1. In a gerotor hydraulic pressure device having a housing, a rotor with a certain eccentric rotary motion and full revolution commutation between a fluid passage in the housing and a fluid passage in the rotor, the improvement of one of the fluid passage in the housing or the fluid passage in the rotor being laid out in substantially the pattern traced by a given point of the other of the fluid passage in the housing or the fluid passage in the rotor, said pattern substantially following the certain eccentric rotary motion of the rotor, the laid out passage following said pattern facilitating the fluid commutation between the passages.
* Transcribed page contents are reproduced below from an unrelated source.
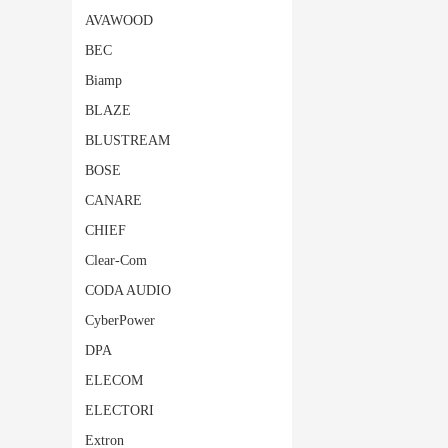
AVAWOOD
BEC
Biamp
BLAZE
BLUSTREAM
BOSE
CANARE
CHIEF
Clear-Com
CODA AUDIO
CyberPower
DPA
ELECOM
ELECTORI
Extron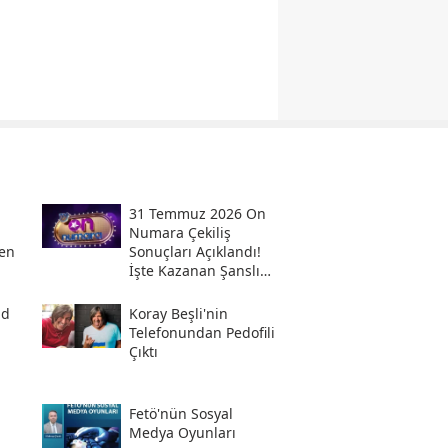
31 Temmuz 2026 On
Numara Çekiliş
en
Sonuçları Açıklandı!
İşte Kazanan Şanslı
Numaralar Ve
Sorgulama Ekranı
ad
Koray Beşli'nin
Telefonundan Pedofili
Çıktı
Fetö'nün Sosyal
i
Medya Oyunları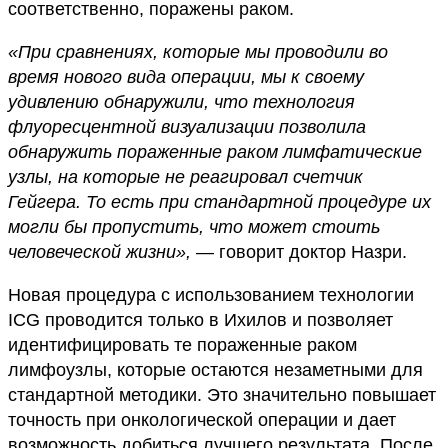
соответственно, поражены раком.
«При сравнениях, которые мы проводили во
время нового вида операции, мы к своему
удивлению обнаружили, что технология
флуоресцентной визуализации позволила
обнаружить пораженные раком лимфатические
узлы, на которые не реагировал счетчик
Гейгера. То есть при стандартной процедуре их
могли бы пропустить, что может стоить
человеческой жизни»,
— говорит доктор Назри.
Новая процедура с использованием технологии
ICG проводится только в Ихилов и позволяет
идентифицировать те пораженные раком
лимфоузлы, которые остаются незаметными для
стандартной методики. Это значительно повышает
точность при онкологической операции и дает
возможность добиться лучшего результата. После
2. The improved gerotor hydraulic pressure device of Claim 1 wherein the fluid passage laid in substantially said pattern substantially following the certain eccentric rotary motion of the rotor is a ring channel and characterized in that the ring channel is star-shaped, the points of which are directed towards the cells of the gerotor device.
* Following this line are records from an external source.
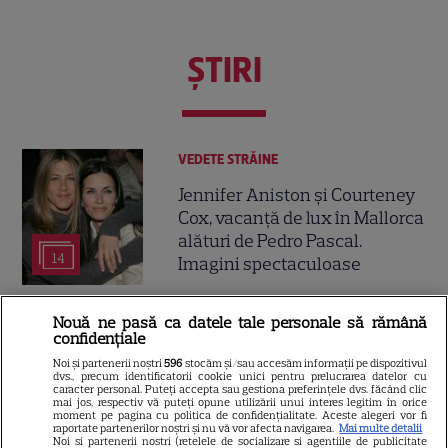
ŞTIRI
VEDETE STRĂINE
Jennifer Aniston și Courteney
Cox, vacanță de lux în Mallorca
alături de Pedro Pascal.
14
Imagini spectaculoase
Nouă ne pasă ca datele tale personale să rămână
VEDETE STRĂINE
confidențiale
Emma Roberts s-a căsătorit,
Noi și partenerii noștri
596
stocăm și/sau accesăm informații pe dispozitivul
dvs., precum identificatorii cookie unici pentru prelucrarea datelor cu
dar tatăl ei nu a fost la nuntă.
caracter personal. Puteți accepta sau gestiona preferințele dvs. făcând clic
mai jos, respectiv vă puteți opune utilizării unui interes legitim în orice
Prima reacție a lui Eric Roberts
moment pe pagina cu politica de confidențialitate. Aceste alegeri vor fi
9
după ceremonie
raportate partenerilor noștri și nu vă vor afecta navigarea.
Mai multe detalii
Noi si partenerii nostri (retelele de socializare si agentiile de publicitate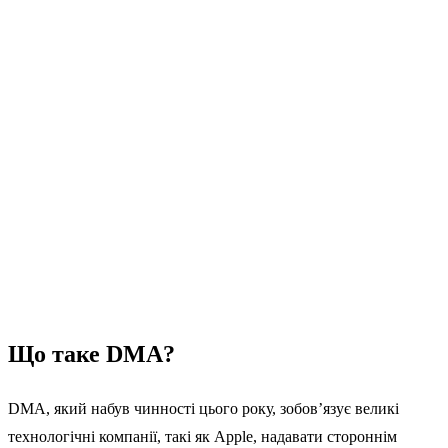
Що таке DMA?
DMA, який набув чинності цього року, зобов’язує великі
технологічні компанії, такі як Apple, надавати стороннім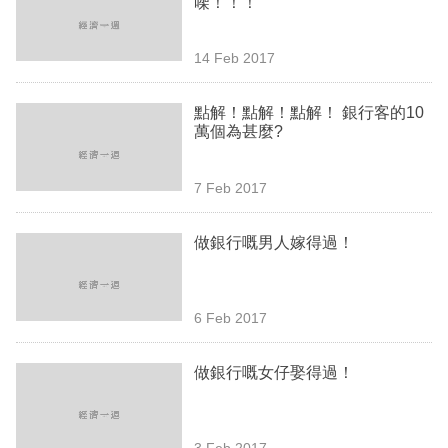
㗎！！！
業
科
14 Feb 2017
技
點解！點解！點解！ 銀行客的10
職
萬個為甚麼?
場
7 Feb 2017
生
活
做銀行嘅男人嫁得過！
時
事
6 Feb 2017
專
欄
做銀行嘅女仔娶得過！
訂
閱
3 Feb 2017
3. In a gerotor hydraulic pressure device having a housing, a rotor with a certain eccentric rotary motion and full revolution commutation between a fluid passage on a surface of the housing with a fluid passage on facing surface of the rotor, the improvement of one of the fluid passage of the housing or the fluid passage of the rotor being laid out substantially in the pattern traced on the surface corres-ponding to said one fluid passage by a given point of the other of the fluid passage of the housing or the fluid passage of the rotor, said pattern substantially following the eccentric rotary motion of the rotor, said laid out passage improving the commutation between the fluid passages.

4. The gerotor hydraulic device of Claim 3 wherein said one fluid passage is laid out in a substantially star shaped pattern.

5. In a gerotor hydraulic pressure device having a housing, a rotor with a certain eccentric rotary motion and full revolution commutation between a fluid passage on a surface of the housing with a fluid passage on facing surface of the rotor, the improvement of the fluid passage of the housing being laid out substantially in the pattern traced on the surface of the housing by a given point of the fluid passage of the rotor, said pattern substantially following the eccentric rotary motion of the rotor, said laid out passage improving the commutation between the fluid passages.

6. The gerotor hydraulic device of Claim 5 wherein said one fluid passage is laid out in a substantially star shaped pattern.

7. In a gerotor hydraulic pressure device having a housing, a rotor with a certain eccentric rotary motion, and full revolution commutation between a fluid passage on a surface of the housing with a generally circular symmetrically shaped fluid passage on a facing surface of the rotor, the improve-ment of the fluid passage of the housing being laid out sub-stantially in the pattern traced by a given point of the generally circular fluid passage of the rotor, said pattern substantially following the eccentric rotary motion of the rotor, said laid out pattern improving the communication between the fluid passages.

8. A gerator hydraulic pressure device as claimed in Claim 1 substantially as herein described and shown in the accompany-in drawings.